▶ **Activity**: From the first line of the entries below through the line holding "Panel set 1: EM", write out every line exactly, please, and leave out the pictures.

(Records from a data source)

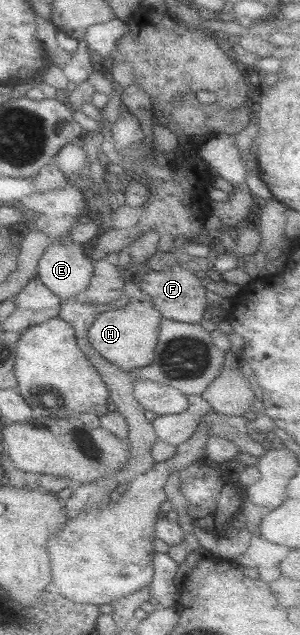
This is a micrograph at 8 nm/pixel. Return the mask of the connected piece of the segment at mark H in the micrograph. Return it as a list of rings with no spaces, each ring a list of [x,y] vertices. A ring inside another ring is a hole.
[[[134,281],[124,282],[123,291],[129,303],[120,309],[99,313],[87,329],[87,338],[91,348],[107,362],[130,372],[131,369],[147,366],[151,362],[162,316],[152,307],[150,298],[139,290]]]

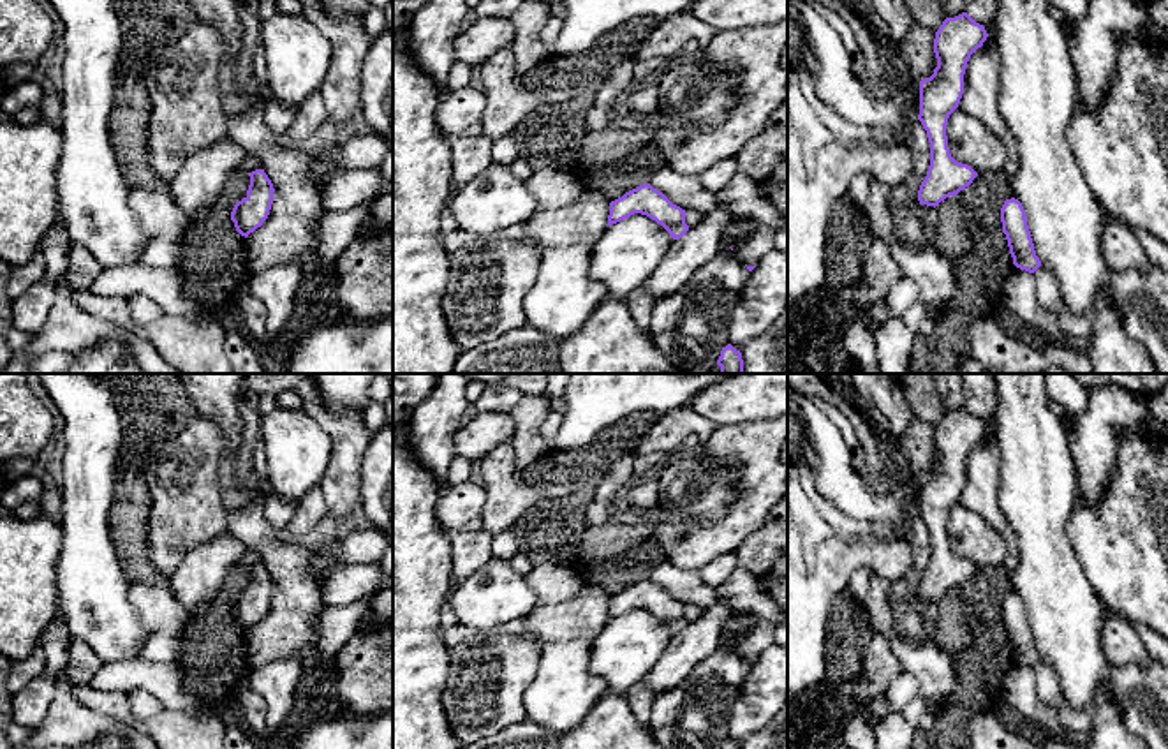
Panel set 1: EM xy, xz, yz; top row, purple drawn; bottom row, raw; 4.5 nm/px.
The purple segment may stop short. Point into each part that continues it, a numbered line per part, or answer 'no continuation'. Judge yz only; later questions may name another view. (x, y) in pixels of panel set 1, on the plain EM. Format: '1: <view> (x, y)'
no continuation

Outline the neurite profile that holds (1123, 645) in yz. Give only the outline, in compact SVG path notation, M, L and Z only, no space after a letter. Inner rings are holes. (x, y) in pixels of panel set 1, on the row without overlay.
M1106 615L1105 619L1103 652L1110 666L1147 666L1154 659L1133 624L1117 615Z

▶ **Response below**:
This is a micrograph at 8 nm/pixel. Return the mask of the connected piece of the segment at mark H in the micrograph. Return it as a list of rings with no spaces, each ring a list of [x,y] vertices. A ring inside another ring is a hole.
[[[134,281],[124,282],[123,291],[129,303],[120,309],[99,313],[87,329],[87,338],[91,348],[107,362],[130,372],[131,369],[147,366],[151,362],[162,316],[152,307],[150,298],[139,290]]]

Panel set 1: EM xy, xz, yz; top row, purple drawn; bottom row, raw; 4.5 nm/px.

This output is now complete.